▶ Work required:
Everything from the line containing "pinky dip: (325, 138)" through the last line of the records below should be printed exactly, please, and nothing else.

▶ Supplied records:
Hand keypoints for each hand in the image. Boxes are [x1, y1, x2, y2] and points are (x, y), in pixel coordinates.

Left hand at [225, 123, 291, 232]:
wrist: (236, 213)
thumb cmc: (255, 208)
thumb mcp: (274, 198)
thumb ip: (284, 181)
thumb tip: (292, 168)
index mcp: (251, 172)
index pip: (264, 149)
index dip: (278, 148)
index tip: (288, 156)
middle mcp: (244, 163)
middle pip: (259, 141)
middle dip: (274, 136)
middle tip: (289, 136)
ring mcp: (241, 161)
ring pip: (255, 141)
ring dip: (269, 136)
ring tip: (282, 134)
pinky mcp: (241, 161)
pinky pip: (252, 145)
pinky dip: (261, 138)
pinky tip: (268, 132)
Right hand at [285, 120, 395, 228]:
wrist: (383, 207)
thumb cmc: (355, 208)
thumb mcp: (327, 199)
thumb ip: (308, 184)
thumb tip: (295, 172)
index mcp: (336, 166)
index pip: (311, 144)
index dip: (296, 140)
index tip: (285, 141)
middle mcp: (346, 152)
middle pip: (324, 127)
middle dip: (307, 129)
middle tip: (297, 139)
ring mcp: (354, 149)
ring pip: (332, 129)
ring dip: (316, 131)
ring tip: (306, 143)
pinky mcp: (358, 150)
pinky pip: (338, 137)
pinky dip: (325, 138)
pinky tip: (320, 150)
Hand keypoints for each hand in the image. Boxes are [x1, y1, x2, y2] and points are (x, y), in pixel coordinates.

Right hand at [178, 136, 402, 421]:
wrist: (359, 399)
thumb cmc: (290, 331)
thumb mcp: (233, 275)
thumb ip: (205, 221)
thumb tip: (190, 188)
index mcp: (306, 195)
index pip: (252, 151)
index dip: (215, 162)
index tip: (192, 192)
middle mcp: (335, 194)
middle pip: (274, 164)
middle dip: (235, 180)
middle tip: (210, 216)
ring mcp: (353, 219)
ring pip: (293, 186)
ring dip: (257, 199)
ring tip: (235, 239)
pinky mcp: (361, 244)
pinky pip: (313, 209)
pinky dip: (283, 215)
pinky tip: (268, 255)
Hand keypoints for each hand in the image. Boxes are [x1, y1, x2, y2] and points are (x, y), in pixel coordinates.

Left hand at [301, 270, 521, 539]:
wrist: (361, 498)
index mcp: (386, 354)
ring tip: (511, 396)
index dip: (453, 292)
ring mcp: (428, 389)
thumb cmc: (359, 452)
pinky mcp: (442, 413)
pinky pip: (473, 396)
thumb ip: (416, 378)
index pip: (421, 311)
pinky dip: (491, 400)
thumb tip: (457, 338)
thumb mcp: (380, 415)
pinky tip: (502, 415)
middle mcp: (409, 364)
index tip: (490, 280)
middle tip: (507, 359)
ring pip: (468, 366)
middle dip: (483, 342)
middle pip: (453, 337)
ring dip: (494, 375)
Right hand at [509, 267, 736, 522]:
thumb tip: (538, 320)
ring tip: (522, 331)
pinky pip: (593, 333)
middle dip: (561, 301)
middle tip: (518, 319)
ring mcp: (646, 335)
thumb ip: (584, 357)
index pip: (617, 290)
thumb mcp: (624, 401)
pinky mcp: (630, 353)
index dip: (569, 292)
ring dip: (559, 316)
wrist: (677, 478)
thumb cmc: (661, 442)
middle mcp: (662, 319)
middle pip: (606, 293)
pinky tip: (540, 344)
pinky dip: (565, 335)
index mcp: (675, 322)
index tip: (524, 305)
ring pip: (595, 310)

▶ Task result:
pinky dip: (325, 138)
pinky tip: (320, 150)
Hand keypoints for each hand in the image. Boxes are [x1, y1, x2, y2] and points are (x, y), in pixel coordinates.

Right hand at [178, 136, 402, 421]:
wrist: (359, 399)
thumb cmc: (290, 331)
thumb mcp: (233, 275)
thumb ip: (205, 221)
thumb tip: (190, 188)
index mcp: (306, 195)
index pip: (252, 151)
index dip: (215, 162)
index tip: (192, 192)
middle mcp: (335, 194)
middle pip: (274, 164)
middle dip: (235, 180)
middle tip: (210, 216)
ring mcp: (353, 219)
ring pip: (293, 186)
ring dip: (257, 199)
ring tip: (235, 239)
pinky mcp: (361, 244)
pinky pip: (313, 209)
pinky dip: (283, 215)
pinky tip: (268, 255)
Hand keypoints for each hand in the image. Boxes are [x1, y1, x2, y2] and points are (x, y), in pixel coordinates.

Left hand at [301, 270, 521, 539]:
wrist: (361, 498)
index mcp: (386, 354)
ring tip: (511, 396)
index dip: (453, 292)
ring mcp: (428, 389)
thumb cmc: (359, 452)
pinky mcp: (442, 413)
pinky pip: (473, 396)
thumb ip: (416, 378)
index pip: (421, 311)
pinky dip: (491, 400)
thumb tip: (457, 338)
thumb mcp: (380, 415)
pinky tip: (502, 415)
middle mcp: (409, 364)
index tip: (490, 280)
middle tip: (507, 359)
ring pip: (468, 366)
middle dip: (483, 342)
middle pip: (453, 337)
ring dip: (494, 375)
Right hand at [509, 267, 736, 522]:
thumb tip: (538, 320)
ring tip: (522, 331)
pinky pip: (593, 333)
middle dip: (561, 301)
middle tip: (518, 319)
ring mcp: (646, 335)
thumb ip: (584, 357)
index pip: (617, 290)
thumb mcp: (624, 401)
pinky mcp: (630, 353)
index dip: (569, 292)
ring dip: (559, 316)
wrist: (677, 478)
thumb cmc: (661, 442)
middle mcp: (662, 319)
middle pip: (606, 293)
pinky tip: (540, 344)
pinky dip: (565, 335)
index mcp: (675, 322)
index tip: (524, 305)
ring pip: (595, 310)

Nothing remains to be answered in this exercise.